If they think, say, about this “electricity production” and what forms it takes, they will see careers in urban planning, green building, and conservation. They will question why the average U.S. house has nearly doubled in size since 1970 – from 1,400 to 2,700 square feet, and they will learn that high-rise living in cities like New York has residents producing less than half the national average of GGE. If they think about transportation, they will question how 77 percent of people in the U.S. still commute in their own cars; they will look at urban gridlock around the world, and cull the solutions that can work locally as they see futures in public transport advocacy or alternative energy.
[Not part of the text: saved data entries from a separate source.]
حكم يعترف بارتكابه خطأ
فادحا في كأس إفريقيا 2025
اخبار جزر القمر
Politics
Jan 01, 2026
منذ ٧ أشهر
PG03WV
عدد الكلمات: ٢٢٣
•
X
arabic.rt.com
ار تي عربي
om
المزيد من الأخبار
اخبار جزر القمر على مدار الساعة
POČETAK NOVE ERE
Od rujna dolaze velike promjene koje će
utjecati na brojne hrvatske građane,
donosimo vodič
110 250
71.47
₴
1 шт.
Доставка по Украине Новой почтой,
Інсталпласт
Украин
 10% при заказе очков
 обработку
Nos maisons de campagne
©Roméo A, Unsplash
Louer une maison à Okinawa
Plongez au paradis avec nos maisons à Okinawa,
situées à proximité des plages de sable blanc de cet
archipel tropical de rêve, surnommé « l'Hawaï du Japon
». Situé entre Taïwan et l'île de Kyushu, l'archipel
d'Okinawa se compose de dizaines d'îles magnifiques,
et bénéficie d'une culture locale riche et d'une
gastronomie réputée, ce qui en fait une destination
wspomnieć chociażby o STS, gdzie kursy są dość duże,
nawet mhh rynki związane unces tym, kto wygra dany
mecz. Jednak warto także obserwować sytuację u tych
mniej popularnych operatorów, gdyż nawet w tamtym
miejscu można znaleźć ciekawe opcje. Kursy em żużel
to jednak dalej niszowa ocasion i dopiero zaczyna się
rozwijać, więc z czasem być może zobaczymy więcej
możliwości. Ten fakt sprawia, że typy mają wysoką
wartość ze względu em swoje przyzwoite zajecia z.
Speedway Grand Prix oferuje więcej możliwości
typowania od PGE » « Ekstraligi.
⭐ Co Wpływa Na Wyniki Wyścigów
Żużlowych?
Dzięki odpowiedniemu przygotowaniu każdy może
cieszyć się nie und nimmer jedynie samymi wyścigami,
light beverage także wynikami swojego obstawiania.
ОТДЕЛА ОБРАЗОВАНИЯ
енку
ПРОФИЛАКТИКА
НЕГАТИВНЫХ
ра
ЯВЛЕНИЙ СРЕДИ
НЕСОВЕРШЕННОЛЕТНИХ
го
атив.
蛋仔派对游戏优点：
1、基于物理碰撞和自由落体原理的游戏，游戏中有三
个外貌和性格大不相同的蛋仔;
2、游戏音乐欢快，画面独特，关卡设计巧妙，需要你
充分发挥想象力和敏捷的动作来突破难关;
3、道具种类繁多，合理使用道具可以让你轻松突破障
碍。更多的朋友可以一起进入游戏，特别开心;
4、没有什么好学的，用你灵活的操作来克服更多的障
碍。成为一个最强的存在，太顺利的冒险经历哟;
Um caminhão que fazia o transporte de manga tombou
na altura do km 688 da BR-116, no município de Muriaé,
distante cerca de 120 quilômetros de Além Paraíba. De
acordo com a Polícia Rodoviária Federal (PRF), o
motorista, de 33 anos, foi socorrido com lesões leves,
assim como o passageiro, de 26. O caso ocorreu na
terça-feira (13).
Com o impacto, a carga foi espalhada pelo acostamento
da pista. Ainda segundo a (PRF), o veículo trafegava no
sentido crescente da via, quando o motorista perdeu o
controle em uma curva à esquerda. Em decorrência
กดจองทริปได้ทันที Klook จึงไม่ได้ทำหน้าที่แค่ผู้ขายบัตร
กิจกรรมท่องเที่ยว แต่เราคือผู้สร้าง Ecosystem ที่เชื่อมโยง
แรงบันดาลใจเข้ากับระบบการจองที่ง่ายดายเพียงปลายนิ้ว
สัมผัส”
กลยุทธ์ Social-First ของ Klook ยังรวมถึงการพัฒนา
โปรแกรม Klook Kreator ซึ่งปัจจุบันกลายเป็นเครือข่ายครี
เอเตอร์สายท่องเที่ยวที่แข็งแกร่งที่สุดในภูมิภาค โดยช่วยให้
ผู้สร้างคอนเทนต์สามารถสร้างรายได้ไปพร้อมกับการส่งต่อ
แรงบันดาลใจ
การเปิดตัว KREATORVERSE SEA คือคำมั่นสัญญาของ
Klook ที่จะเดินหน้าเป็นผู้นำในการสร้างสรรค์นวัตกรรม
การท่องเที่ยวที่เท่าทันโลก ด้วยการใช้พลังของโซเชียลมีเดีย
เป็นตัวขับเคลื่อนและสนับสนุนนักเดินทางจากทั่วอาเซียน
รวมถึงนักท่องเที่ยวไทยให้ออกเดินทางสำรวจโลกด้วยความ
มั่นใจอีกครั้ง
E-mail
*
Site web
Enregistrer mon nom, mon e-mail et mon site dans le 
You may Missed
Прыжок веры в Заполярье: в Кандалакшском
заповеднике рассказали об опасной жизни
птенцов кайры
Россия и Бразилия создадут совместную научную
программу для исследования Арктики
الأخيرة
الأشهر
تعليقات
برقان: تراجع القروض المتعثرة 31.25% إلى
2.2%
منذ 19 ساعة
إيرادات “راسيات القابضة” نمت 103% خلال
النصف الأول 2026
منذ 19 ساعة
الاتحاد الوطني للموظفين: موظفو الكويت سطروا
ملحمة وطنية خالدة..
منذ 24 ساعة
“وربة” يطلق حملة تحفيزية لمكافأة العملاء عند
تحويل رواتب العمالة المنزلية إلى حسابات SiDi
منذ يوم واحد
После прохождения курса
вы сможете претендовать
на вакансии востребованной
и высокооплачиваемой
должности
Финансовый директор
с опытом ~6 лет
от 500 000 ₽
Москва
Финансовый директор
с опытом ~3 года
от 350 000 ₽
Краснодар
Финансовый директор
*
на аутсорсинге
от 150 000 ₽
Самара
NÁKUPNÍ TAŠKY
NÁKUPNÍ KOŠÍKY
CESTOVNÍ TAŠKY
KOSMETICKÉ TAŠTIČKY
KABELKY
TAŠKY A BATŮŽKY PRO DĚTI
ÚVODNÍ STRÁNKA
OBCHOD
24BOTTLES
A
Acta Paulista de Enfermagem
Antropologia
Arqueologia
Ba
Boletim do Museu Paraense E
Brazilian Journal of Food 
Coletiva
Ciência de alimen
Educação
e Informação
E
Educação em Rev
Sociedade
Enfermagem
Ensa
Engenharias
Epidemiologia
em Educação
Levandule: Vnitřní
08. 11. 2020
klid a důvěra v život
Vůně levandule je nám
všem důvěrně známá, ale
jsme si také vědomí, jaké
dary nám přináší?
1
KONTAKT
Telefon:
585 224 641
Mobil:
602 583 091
And, when they consider the role of “industry” and the snarled chain of cheaper, faster, and more fleeting consumption, they will wrestle with how to “sell” the notion of living richer lives with less stuff. Amid our current economic model of expansion and election cycles, this notion of conservation is perhaps the biggest appeal for students’ creative solutions.
 
Yes, we are leaving some low-hanging fruit behind – it ripens earlier than it did, its genetics have changed, it may come from the other side of the world, and it may not even be eaten before discarded. We have also left bigger and deeper challenges that require whole new world views.
 
Leading the way on energy efficiency, clean energy, and conservation offers students a chance to restore our moral authority. Effective humane education, then, can transform learning from inheriting information to doing something with it. If the many gradation speakers are right who say that school is best when it encourages further thinking, then it’s our job to shape minds that see beyond the simple lists and into the deeper root causes.